Oppenheimer, Nolan's first movie under a new deal he signed with Universal, was the subject of a pretty active bidding war that included traditional studios and streamers, including Warner Bros., Netflix, and others. It's widely understood that Nolan, who aggressively lobbied to get audiences back in theaters in the early days of the COVID-19 pandemic, left his longtime home at Warner Bros. because he was unhappy with the company's decision to send movies to HBO Max on the same day as their theatrical release in 2021.

Here's the film's synopsis:

Written and directed by Christopher Nolan, Oppenheimer is an IMAX-shot epic thriller that thrusts audiences into the pulse-pounding paradox of the enigmatic man who must risk destroying the world in order to save it.

The film stars Cillian Murphy as J. Robert Oppenheimer and Emily Blunt as his wife, biologist and botanist Katherine "Kitty" Oppenheimer. Oscar® winner Matt Damon portrays General Leslie Groves Jr., director of the Manhattan Project, and Robert Downey, Jr. plays Lewis Strauss, a founding commissioner of the U.S. Atomic Energy Commission.

Academy Award® nominee Florence Pugh plays psychiatrist Jean Tatlock, Benny Safdie plays theoretical physicist Edward Teller, Michael Angarano plays Robert Serber and Josh Hartnett plays pioneering American nuclear scientist Ernest Lawrence. Oppenheimer also stars Oscar winner Rami Malek and reunites Nolan with eight-time Oscar® nominated actor, writer and filmmaker Kenneth Branagh. The cast also includes Dane DeHaan (Valerian and the City of a Thousand Planets), Dylan Arnold (Halloween franchise), David Krumholtz (The Ballad of Buster Scruggs), Alden Ehrenreich (Solo: A Star Wars Story) and Matthew Modine (The Dark Knight Rises).
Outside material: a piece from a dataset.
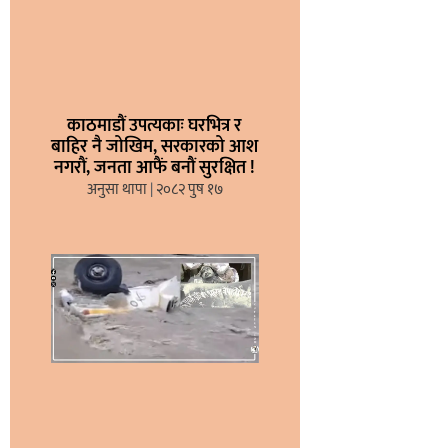
काठमाडौं उपत्यकाः घरभित्र र
बाहिर नै जोखिम, सरकारको आश
नगरौं, जनता आफैं बनौं सुरक्षित !
अनुसा थापा
२०८२ पुष १७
The film is based on the Pulitzer Prize-winning book American Prometheus: The Triumph and Tragedy of J. Robert Oppenheimer by Kai Bird and the late Martin J. Sherwin. The film is produced by Emma Thomas, Atlas Entertainment's Charles Roven and Christopher Nolan.

Oppenheimer is filmed in a combination of IMAX® 65mm and 65mm large-format film photography including, for the first time ever, sections in IMAX® black and white analogue photography.

Oppenheimer will be in theaters on July 21.